Pixel Press
- Company type: Private
- Industry: Video game development
- Founded: 2013
- Founders: Rob Bennet; Robin Rath; Josh Stevens; Daniel Wiseman;
- Headquarters: 317 North 11th Street Suite 500, St. Louis, United States
- Area served: United States
- Key people: Robin Rath (CEO); Rob Bennet (CTO); Amber Schey (Sales & Marketing Director); James Macanufo (Creative Director);
- Website: www.projectpixelpress.com

= Pixel Press =

American video game development company

Pixel Press is an American video game development company with headquarters in St. Louis. Founded in 2013, it is known for its development of platforms that simplify the process of creating video games by starting from real-world objects.

==History==
Pixel Press was founded in January 2013 by Robin Rath, Josh Stevens, Daniel Wiseman and Rob Bennet. Rath and Stevens grew up in Murphysboro, Illinois and played games such as Mario Bros., often drawing their own video game concepts on paper. Rath had the idea of transforming these video game ideas drawn on paper into real video games. After creating a video with the assistance of Rath's father, they launched a Kickstarter campaign.

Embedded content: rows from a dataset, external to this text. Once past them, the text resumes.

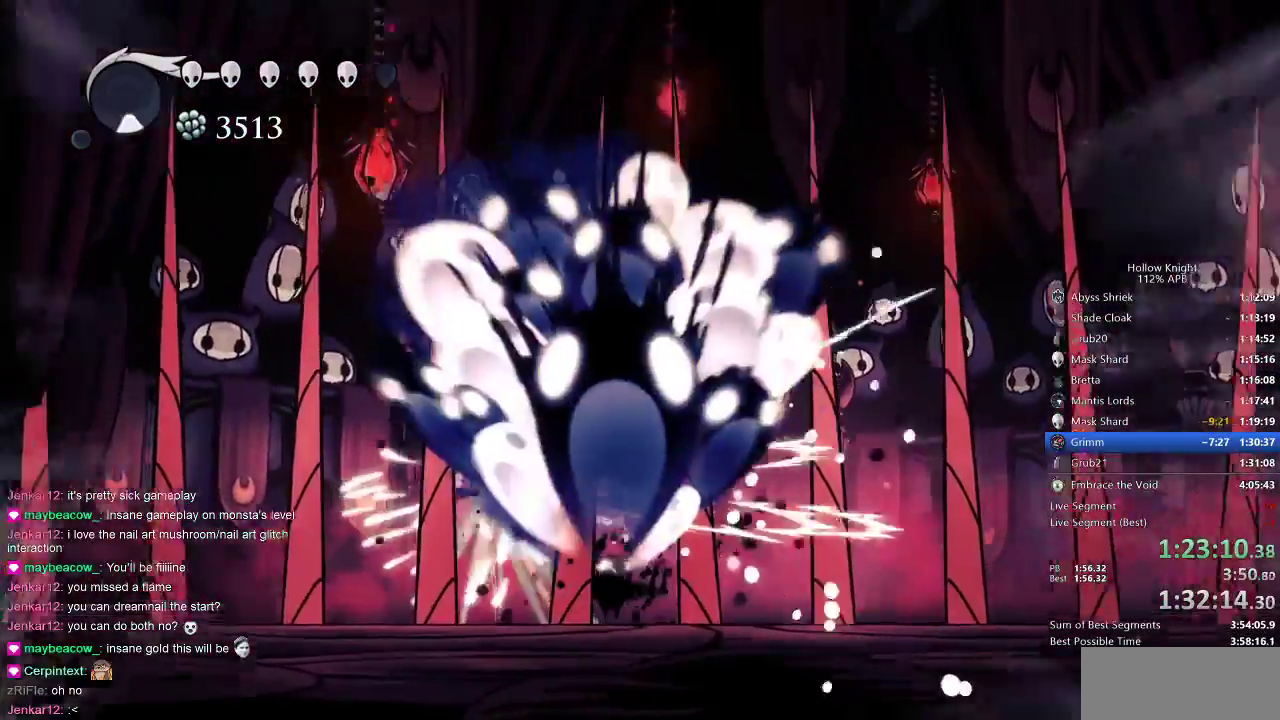
{"keys": [], "events": [[333, "up", "up"]]}
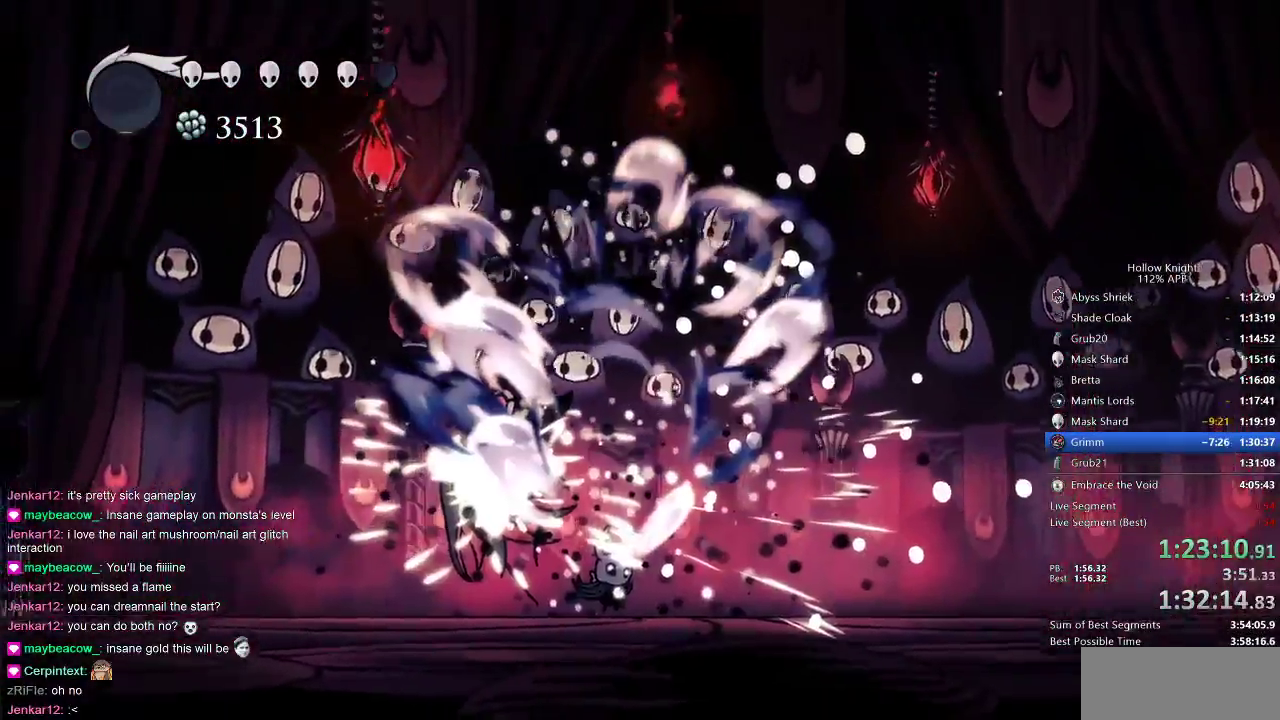
{"keys": ["left"], "events": [[67, "left", "down"], [100, "left", "up"], [100, "nail", "down"], [267, "nail", "up"], [483, "left", "down"]]}
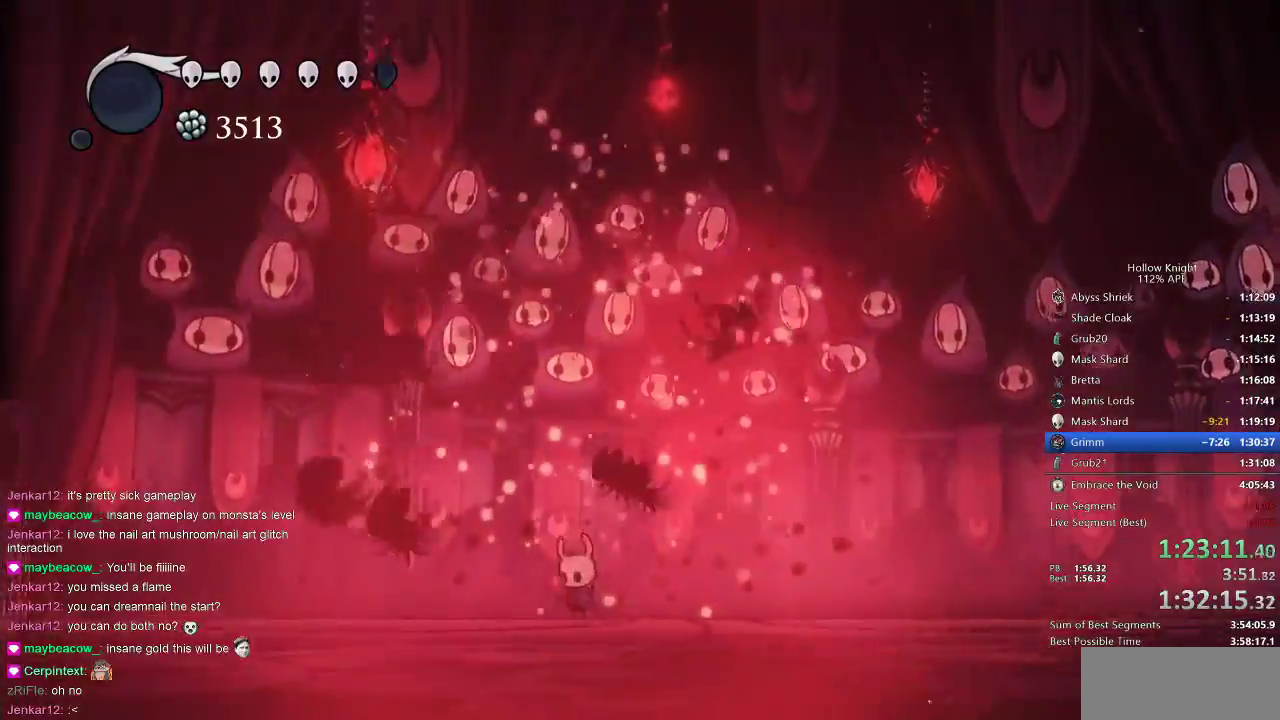
{"keys": ["jump", "right"], "events": [[133, "jump", "down"], [133, "left", "up"], [167, "right", "down"], [400, "jump", "up"], [450, "jump", "down"]]}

The campaign was launched in June 2013 with the aim to raise $100,000. It managed to raise $20,000 in the first day and reached its goal in 26 days.

In 2015, Pixel Press was accepted into an accelerator program in San Francisco from which it received $50,000 and mentoring from Zynga staff. The company also launched a second Kickstarter campaign in 2015, successfully raising $68,000 for production and development of its upcoming game, Bloxels.

==Products==
Pixel Press has developed several platforms which allow their users to create their own video game. Pixel Press' platforms have been used by schools, such as the Grand Center Arts Academy, offering development of skills, such as critical problem solving and design thinking, to its users. The company has hosted annual game jams in St. Louis and their hometown of Murphysboro, to introduce students to game development through its platforms.

The first application developed was named Pixel Press Floors and it was free to download. Its users can draw levels of arcade games on graph paper using special symbols. Upon completion of the drawing, users have to take a picture of it with an iPad and upload it on the app, which processes the picture and creates a video game. Pixel Press' software leverages Computer Vision utilizing the open source OpenCV computer vision library, enabling creators to build from physical objects. With OpenCV as a base, Pixel Press has created Optical Character Recognition systems for its games and is currently working on a 3D object detection and color recognition system for Bloxels.

Pixel Press' second effort was a game that was the result of collaboration with Cartoon Network and Grumpyface Studios. Named Adventure Time Game Wizard, it was designed for Apple, Android and Kindle devices. It was based on Cartoon Network's Adventure Time series, and it allowed its users to design levels of the game, using predefined elements, and play it using several characters from the series.

Bloxels was the third platform developed by Pixel Press. It uses a physical board with a 13x13 grid to create a video game. The users place various color blocks that each represent an in-game item. These blocks are placed on a gameboard and then a picture is taken with the Bloxels app to create a playable level of a game. Games can be further enhanced by creating animated characters and villains within the game. Pixel Press has also developed its own character universe, named B.R.A.V.E. Squad, to introduce users to the platform's features. Unlike other game building platforms, the company does not allow its users to sell the games they create, as the developers see it as an educational tool for children.

Bloxels, Pixel Press' remaining platform, has since undergone a remake: the old apps, including Bloxels Star Wars and Bloxels Builder are no longer supported or available for [first-time] download.